Major League Baseball is launching an investigation into whether Barry Bonds and others used steroids, reports AP baseball writer Ronald Blum.
Major League Baseball will investigate alleged steroid use by Barry Bonds and other players, and plans to hire U.S. Senate majority leader George Mitchell to lead the effort. A baseball official told The Associated Press on Wednesday that final plans were to be announced Thursday. The official spoke on condition of anonymity because commissioner Bud Selig has not yet made his intentions public.

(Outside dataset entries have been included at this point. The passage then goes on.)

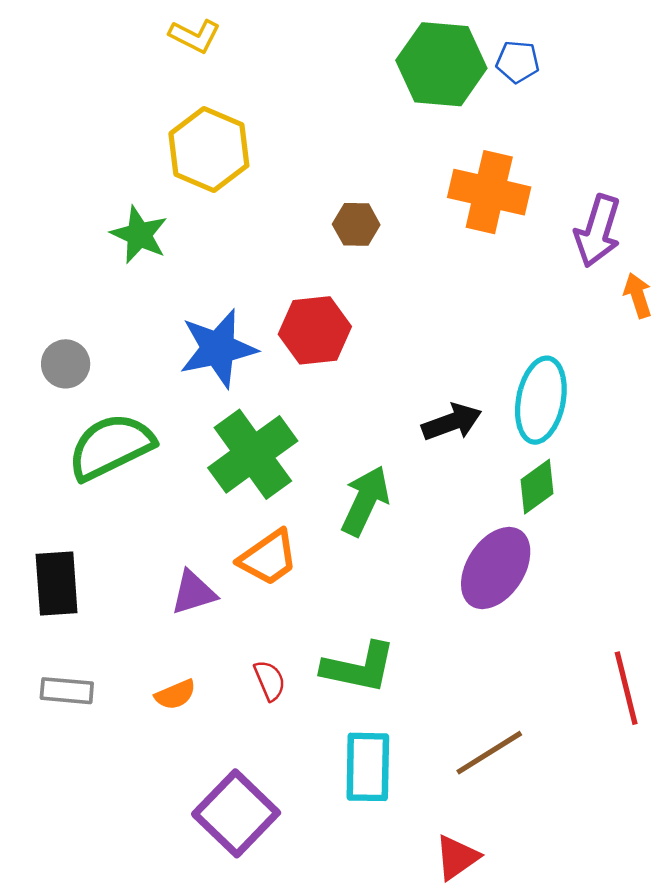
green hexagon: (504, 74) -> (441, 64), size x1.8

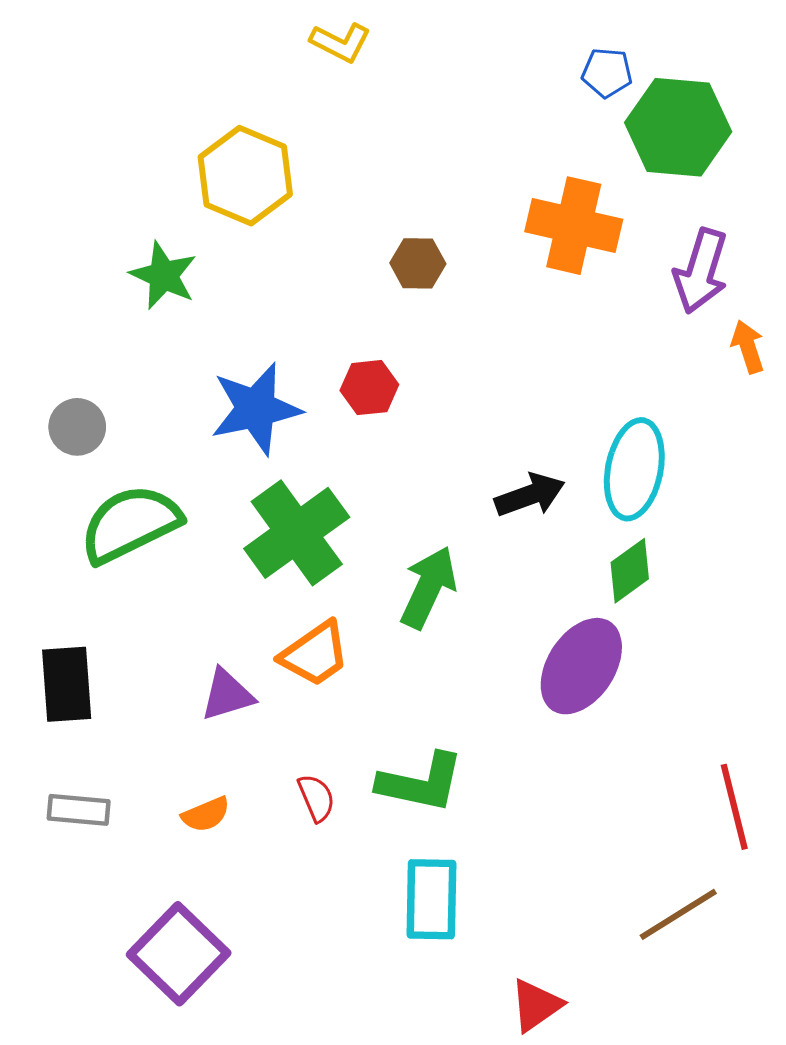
yellow L-shape: (195, 36) -> (341, 42), moved
green hexagon: (441, 64) -> (678, 127), moved
red hexagon: (315, 330) -> (369, 388), size x0.7
brown line: (489, 753) -> (678, 914), moved
purple square: (236, 813) -> (179, 954), moved

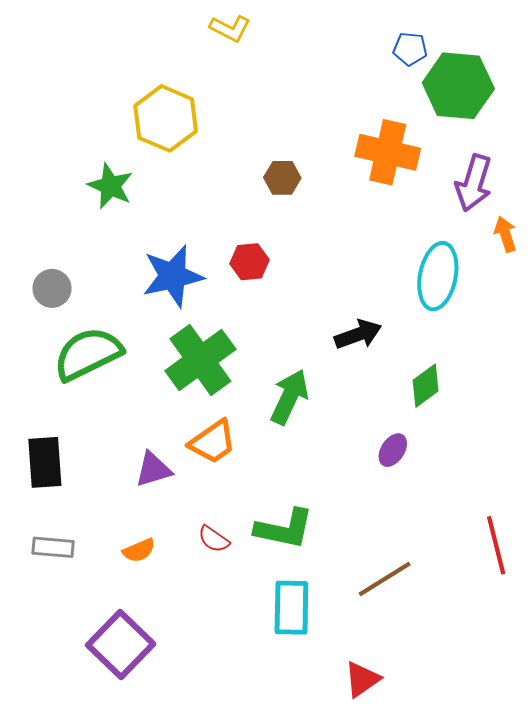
cyan ellipse: (634, 469) -> (438, 276), moved
purple ellipse: (581, 666) -> (393, 450), size x0.5
red semicircle: (316, 798) -> (214, 539), turned 148
brown line: (678, 914) -> (385, 579), moved

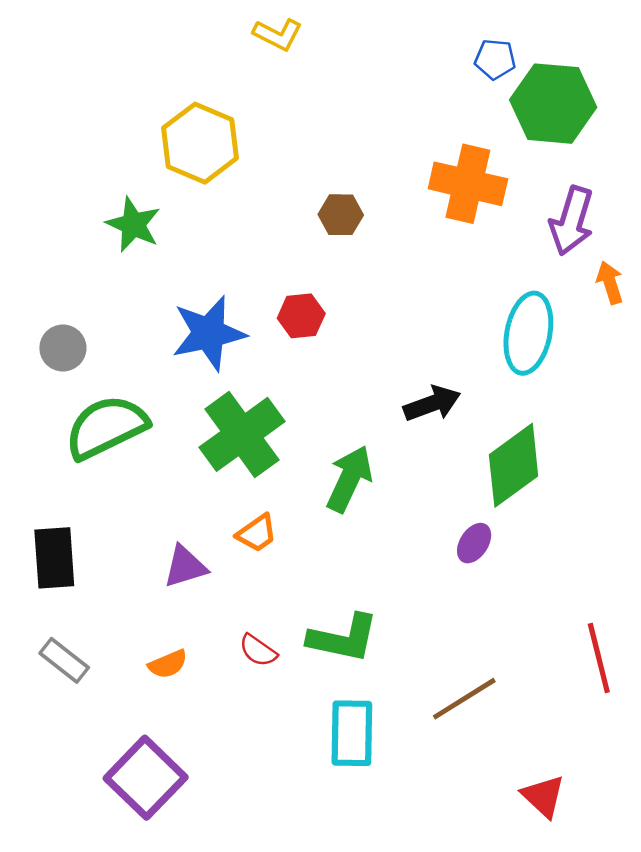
green diamond: (426, 386) -> (514, 465), size x1.6
orange trapezoid: (213, 442) -> (257, 533), size x0.7
gray rectangle: (53, 547) -> (64, 660), turned 33
red triangle: (362, 679) -> (543, 796), moved, turned -42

Selig’s decision to launch the probe, first reported Wednesday by ESPN, comes in the wake of “Game of Shadows,” a book by two San Francisco Chronicle reporters detailing alleged extensive steroid use by Bonds and other baseball stars. The commissioner has said for several weeks that he was evaluating how to respond to the book.

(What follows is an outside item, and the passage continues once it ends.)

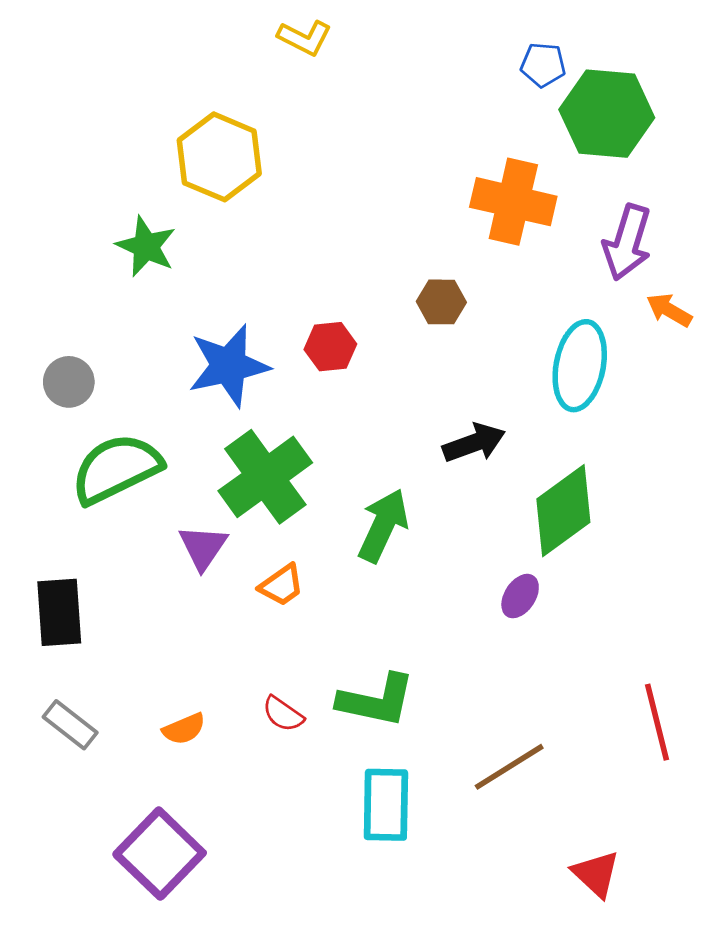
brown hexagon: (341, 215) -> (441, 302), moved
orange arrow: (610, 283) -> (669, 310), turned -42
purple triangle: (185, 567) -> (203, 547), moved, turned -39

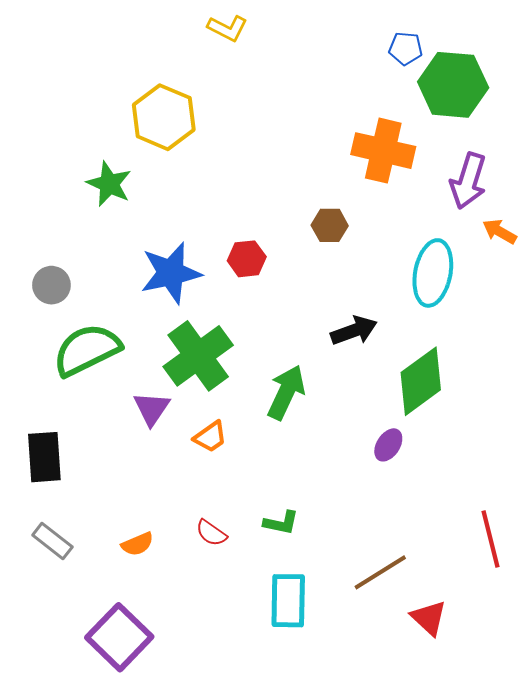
green L-shape: (376, 700) -> (281, 523), size x0.6
red triangle: (596, 874) -> (429, 618), moved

Some in Congress have called for an independent investigation. Mitchell, a Maine Democrat and a director of the Boston Red Sox, has been a director of the Florida Marlins and served on an economic study committee that Selig appointed in 1999. Mitchell’s possible involvement was first mentioned Wednesday in The New York Times. The name of a lawyer who will run the mechanics of the probe also was to be announced.
No matter what the findings of an investigation, it would be difficult for baseball to penalize anyone for steroids used prior to Sept. 30, 2002, when a joint drug agreement between management and the players’ association took effect. Baseball began drug testing in 2003 and started testing with penalties the following year.